Here is my Keras reference implementation:

nice.py

In my experiments, the model reaches its best performance within 20 epochs. Each epoch takes about 11 seconds on a GTX 1070, and the final loss is around -2200.

Compared with the original paper, I made several modifications. For the additive coupling layer, I use (9) as the forward transformation and (7) as its inverse. Since \(m(x)\) uses ReLU activations, and ReLU outputs are nonnegative, these two choices are not exactly equivalent. Because the forward direction is the encoder and the inverse direction is the generator, using (7) as the inverse makes the generative model more inclined to produce positive values, which matches our target image domain well, since the desired pixel range is 0–1.

Digit samples generated by NICE (trained without noise)

Digit samples generated by NICE (trained with negative noise)

Annealing Parameter

Although at test time we ultimately want to sample from a standard normal distribution, for a trained model the ideal sampling variance is not necessarily exactly 1. In practice, it often fluctuates around 1 and is typically slightly smaller. The standard deviation used for final sampling is what we call the annealing parameter.

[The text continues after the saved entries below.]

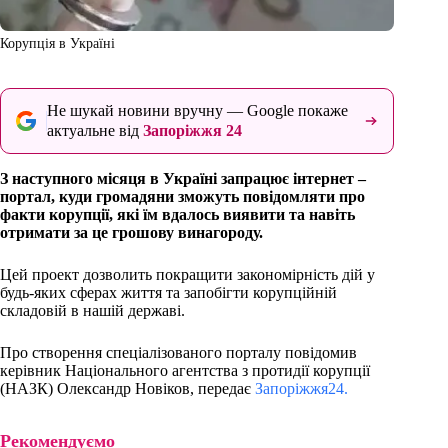
Корупція в Україні
Не шукай новини вручну — Google покаже
актуальне від
Запоріжжя 24
З наступного місяця в Україні запрацює інтернет –
портал, куди громадяни зможуть повідомляти про
факти корупції, які їм вдалось виявити та навіть
отримати за це грошову винагороду.
Цей проект дозволить покращити закономірність дій у
будь-яких сферах життя та запобігти корупційній
складовій в нашій державі.
Про створення спеціалізованого порталу повідомив
керівник Національного агентства з протидії корупції
(НАЗК) Олександр Новіков, передає
Запоріжжя24.
Рекомендуємо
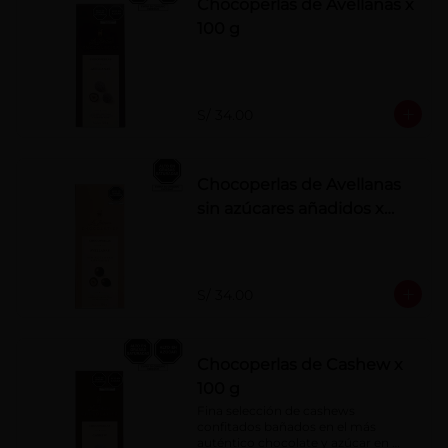
Chocoperlas de Avellanas x
100 g
S/ 34.00
Chocoperlas de Avellanas
sin azúcares añadidos x
100 g
S/ 34.00
Chocoperlas de Cashew x
100 g
Fina selección de cashews 
confitados bañados en el más 
auténtico chocolate y azúcar en 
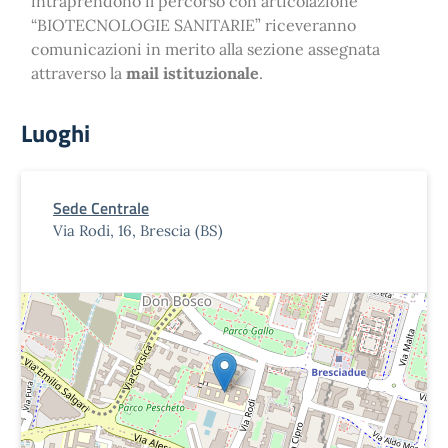
intraprendono il percorso con articolazione
“BIOTECNOLOGIE SANITARIE” riceveranno
comunicazioni in merito alla sezione assegnata
attraverso la
mail istituzionale
.
Luoghi
Sede Centrale
Via Rodi, 16, Brescia (BS)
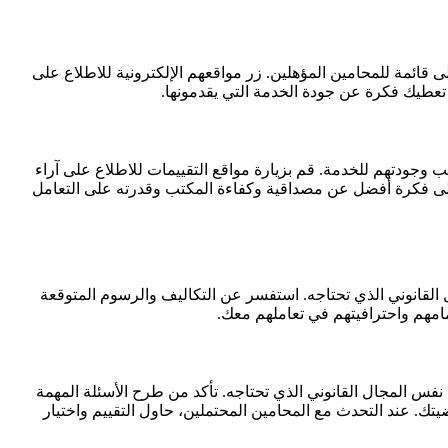
قائمة للمحامين المؤهلين. زر مواقعهم الإلكترونية للاطلاع على
تعطيك فكرة عن جودة الخدمة التي يقدمونها.
ب وجودتهم للخدمة. قم بزيارة مواقع التقييمات للاطلاع على آراء
 على فكرة أفضل عن مصداقية وكفاءة المكتب وقدرته على التعامل
القانوني الذي تحتاجه. استفسر عن التكاليف والرسوم المتوقعة
امهم واحترافيتهم في تعاملهم معك.
فس المجال القانوني الذي تحتاجه. تأكد من طرح الأسئلة المهمة
ك. عند التحدث مع المحامين المحتملين، حاول التقييم واختيار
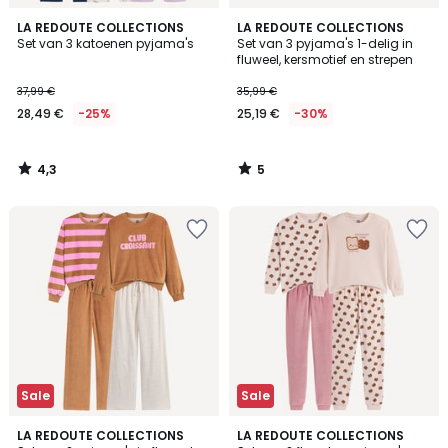
4,3
5
LA REDOUTE COLLECTIONS
LA REDOUTE COLLECTIONS
/ 5
/
Set van 3 katoenen pyjama's
Set van 3 pyjama's 1-delig in
5
fluweel, kersmotief en strepen
37,99 €
35,99 €
28,49 €
-25%
25,19 €
-30%
4,3
5
/
/
5
5
Sale
Sale
3,6
LA REDOUTE COLLECTIONS
LA REDOUTE COLLECTIONS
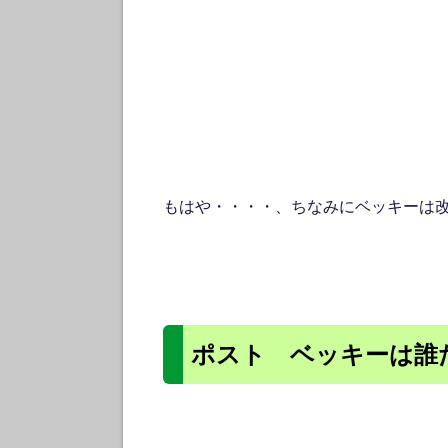
もはや・・・・、ちなみにベッキーは
ポスト ベッキーは誰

For example, in the reference implementation above, the annealing parameter is set to 0.75, which visually seems to give the best sample quality.

Conclusion

NICE is actually a fairly large model. Under the configuration described above, the number of parameters is approximately \(4 \times 5 \times 1000^2 = 2\times 10^7,\) that is, around 20 million parameters just to train a generative model on MNIST—which is rather extravagant.

Overall, NICE is conceptually simple and direct. The additive coupling itself is straightforward, and the transformation network \(\boldsymbol{m}\) is implemented using only large fully connected layers, without incorporating convolutions or other more sophisticated architectural ideas. So there is still plenty of room for exploration. Real NVP and Glow are two important successors that improve upon NICE, and their stories are best left for another time.